Use Google Analytics Filters to exclude some traffic tracking
Within Google Analytics there is a way to filter out certain traffic from your tracking. This is done by applying a Filter to the View dataset. The Filter is setup in the administration section for a View.
GA Filters are quite powerful. They can be setup to exclude traffic, include traffic, and transform some of the information to do data corrections (like case changes). For this discussion, we are focusing on the exclude.
Once the Filter is setup, when the traffic data is sent to GA, it is tested against the Filter and if it applies, the data is ignored. Meaning… Filters are only applied to future data. As well, once you apply a Filter, you can’t retroactively remove it and view the data without it. If you are going to use GA Filters its good practice to first create a separate View of your data that does not include any Filters, and then a second View of your data where you apply Filters. That way you can compare the two to see that your Filter is actually working. You also have a View dataset to go back to if you decide later you need the information for some reason.
Since Google Analytics terms of service include a statement that you can’t uniquely identify and store information about users, the Filter conditions pertain to information about the visit not the visitor.
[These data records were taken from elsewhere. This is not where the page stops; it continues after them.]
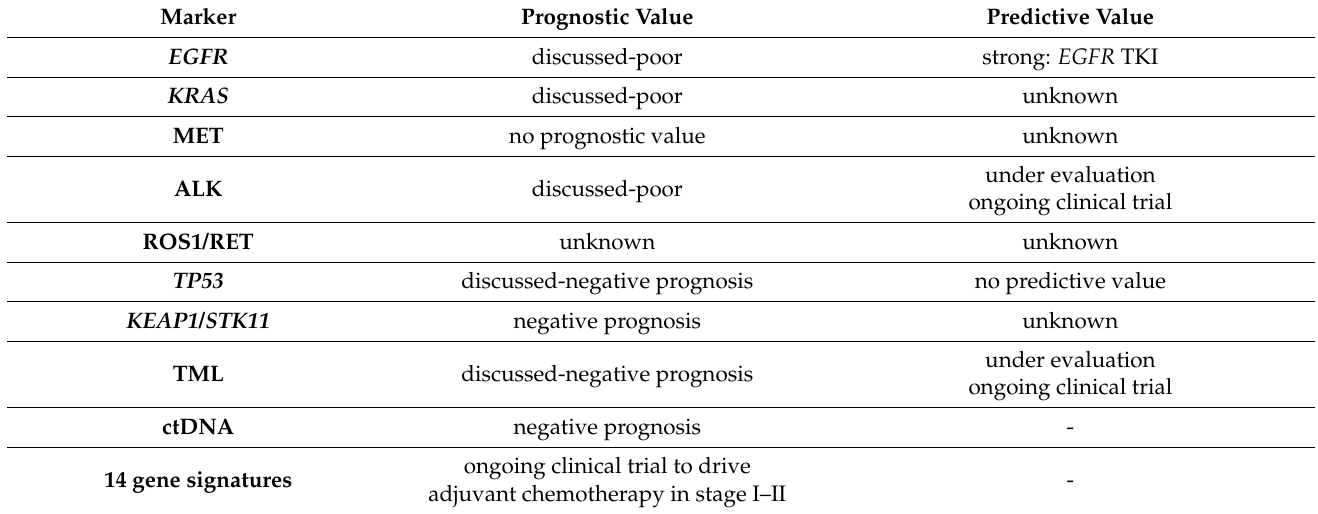
Table 3. Prognostic and predictive values of molecular features in resected lung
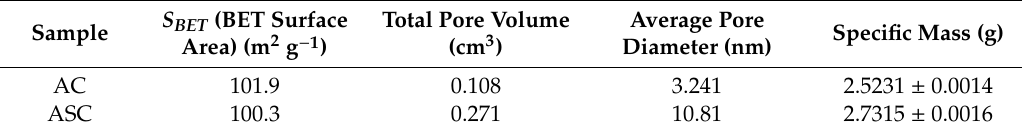
Table 1. Textural characteristics of activated carbon (AC) and activated carbon originated from sludge paste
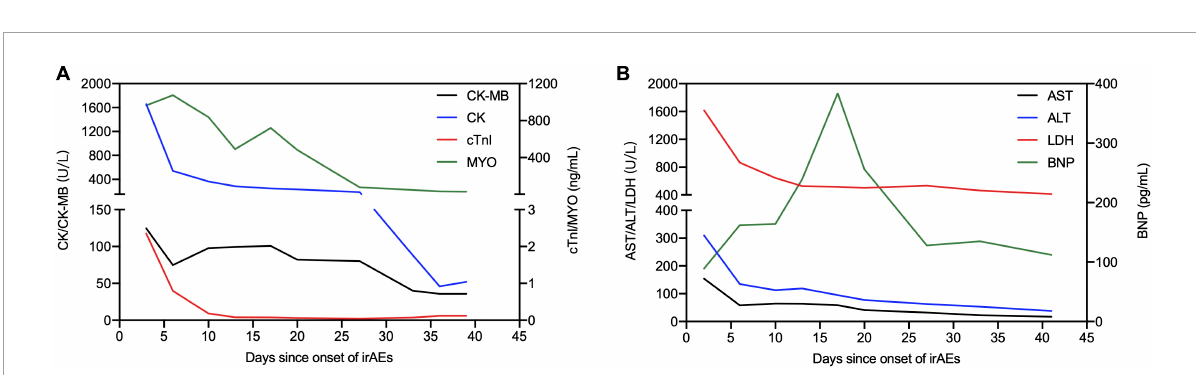
FIGURE2 Illustration of main laboratory markers and steroid treatment following the onset of irAEs. (A) Dynamics of cardiac markers [creatine kinase (CK), creatine kinase isoenzyme (CK-MB), cardiac troponin I (cTnI), and myoglobin (MYO)]. (B) Dynamics of other biochemical markers [alanine aminotransferase (ALT), aspartate aminotransferase (AST), lactate dehydrogenase (LDH), and brain natriuretic peptide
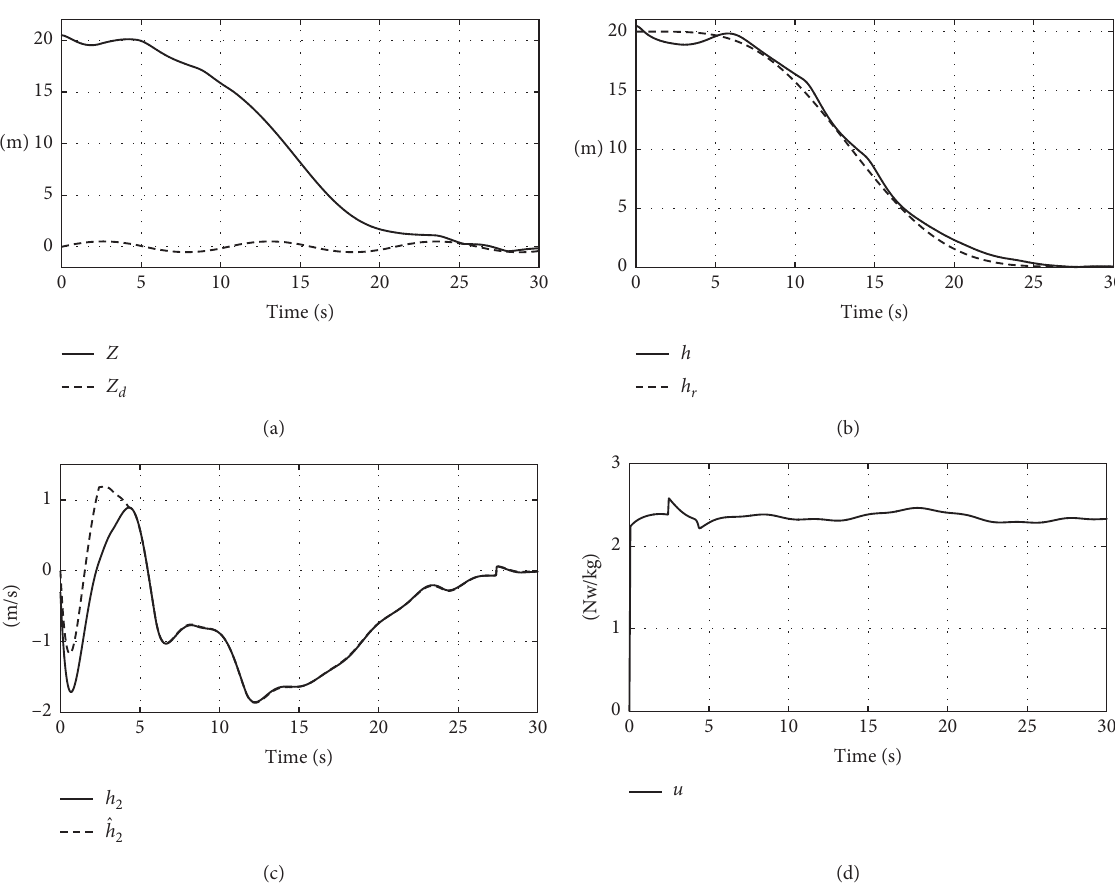
Figure 2: The closed-loop response of the VTOL-UAV perturbed by a crosswind when tracking a trajectory to land over a moving platform, with a programmed time of 30 seconds: (a) VTOL-UAV landing task; (b) comparison between actual and desired positions; (c) comparison between actual and desired velocities; (d) control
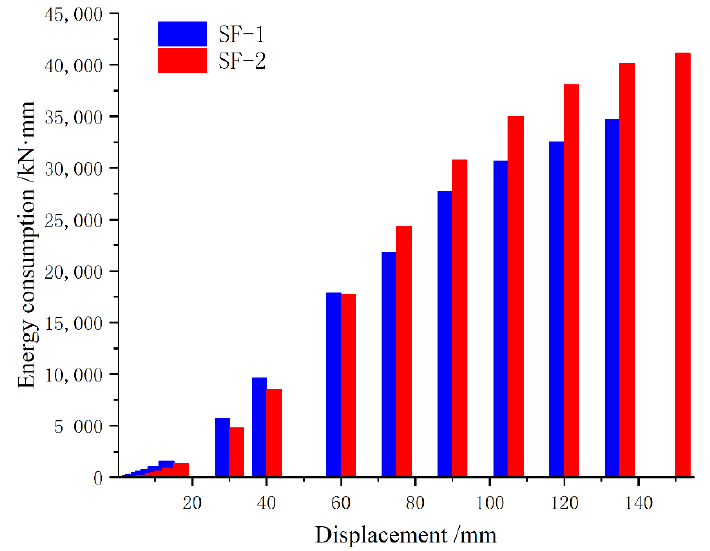
Figure 21. Energy consumption of specimens SF-1 and SF-2 per loading cycle.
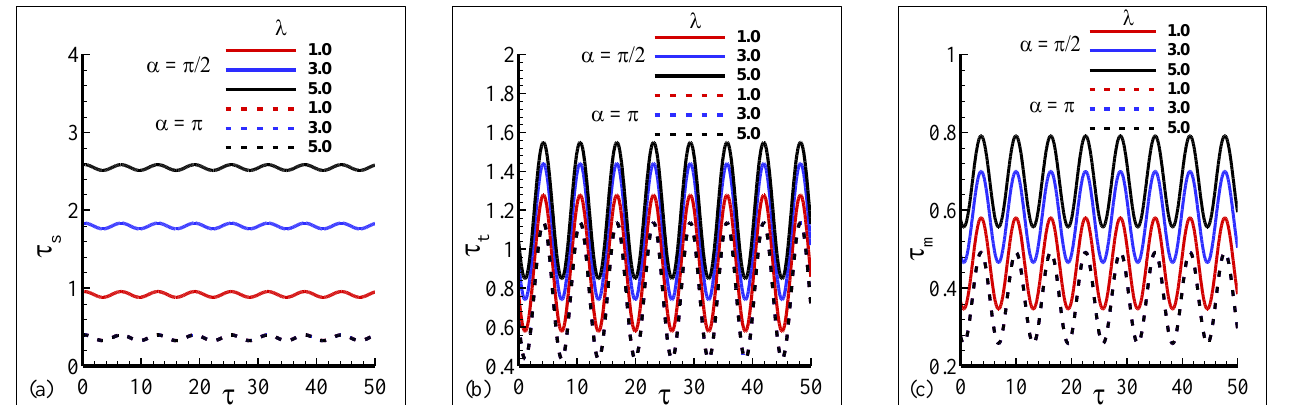
Figure 7. The geometrical plots of ( a ) 𝜏 𝑠 ( b ) 𝜏 𝑡 , and ( c ) 𝜏 𝑚 at 𝜋 2⁄ and 𝜋 positions with two values of 𝜆 = 1.0,3.0 and 5.0 with some fixed parameters 𝜉 = 0.4 , Rg = 0.1 , 𝛾 = 0.2 , and Pr = 7.0 .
With such things as IP address or Domain, device type, geographic location and referrer.
In the case of that spam service that is using a bot to view our site – we can at least identify and from our reports the strange referrer and then setup a Filter so that we don’t track their traffic. (And then separately have an anti-spam solution that identifies and excludes their comments as spam.)
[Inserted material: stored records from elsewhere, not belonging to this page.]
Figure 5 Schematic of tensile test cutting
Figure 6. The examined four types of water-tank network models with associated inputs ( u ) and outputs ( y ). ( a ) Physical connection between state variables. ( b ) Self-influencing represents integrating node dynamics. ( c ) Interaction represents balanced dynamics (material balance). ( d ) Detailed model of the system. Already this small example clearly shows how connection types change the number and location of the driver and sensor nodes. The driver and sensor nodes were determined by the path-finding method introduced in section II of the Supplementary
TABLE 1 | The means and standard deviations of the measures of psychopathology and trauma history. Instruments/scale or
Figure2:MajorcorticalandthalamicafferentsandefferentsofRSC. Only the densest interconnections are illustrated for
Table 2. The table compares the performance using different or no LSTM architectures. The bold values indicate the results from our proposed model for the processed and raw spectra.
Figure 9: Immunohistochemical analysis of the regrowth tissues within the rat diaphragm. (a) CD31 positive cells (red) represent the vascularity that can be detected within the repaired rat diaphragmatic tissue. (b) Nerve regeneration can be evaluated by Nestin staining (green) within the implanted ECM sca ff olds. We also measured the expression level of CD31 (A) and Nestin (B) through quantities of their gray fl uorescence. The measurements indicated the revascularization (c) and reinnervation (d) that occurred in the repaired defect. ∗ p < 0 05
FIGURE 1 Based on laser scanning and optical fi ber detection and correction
Exclude sending some traffic tracking to Google Analytics
A little less known, there is also an ability to stop the traffic “hit” on a particular page being reported to Google Analytics at all. It’s discussed as an Opt Out feature within the developer pages covering coding the JavaScript to handle the traffic hit push to Google.
It requires some in-page JavaScript code that would test your exclusion condition, and then set a window property indicating that GA is disabled in this instance. ( window[‘ga-disable-UA-XXXX-Y’] = true; where UA-XXXX-Y is your GA web property id). If this is set, then the tracking information is not sent to Google Analytics during the page visit.
So when might you use this? Google Analytics suggests Filters as the solution for excluding your internal traffic by Filtering on your internal network IP range. But what if this team is virtual and using the website from various devices and places outside of your internal network? Then filtering on the IP range of your internal traffic would not exclude this traffic.
For a web property I own, we setup a private admin page where we are able to set a cookie in the browser. Then all website pages test for the presence of this cookie, and disables the traffic reporting if it is present. It did mean that we have to set the cookie on all browsers and all devices we want to exclude – a small pain, but at least a one-time activity.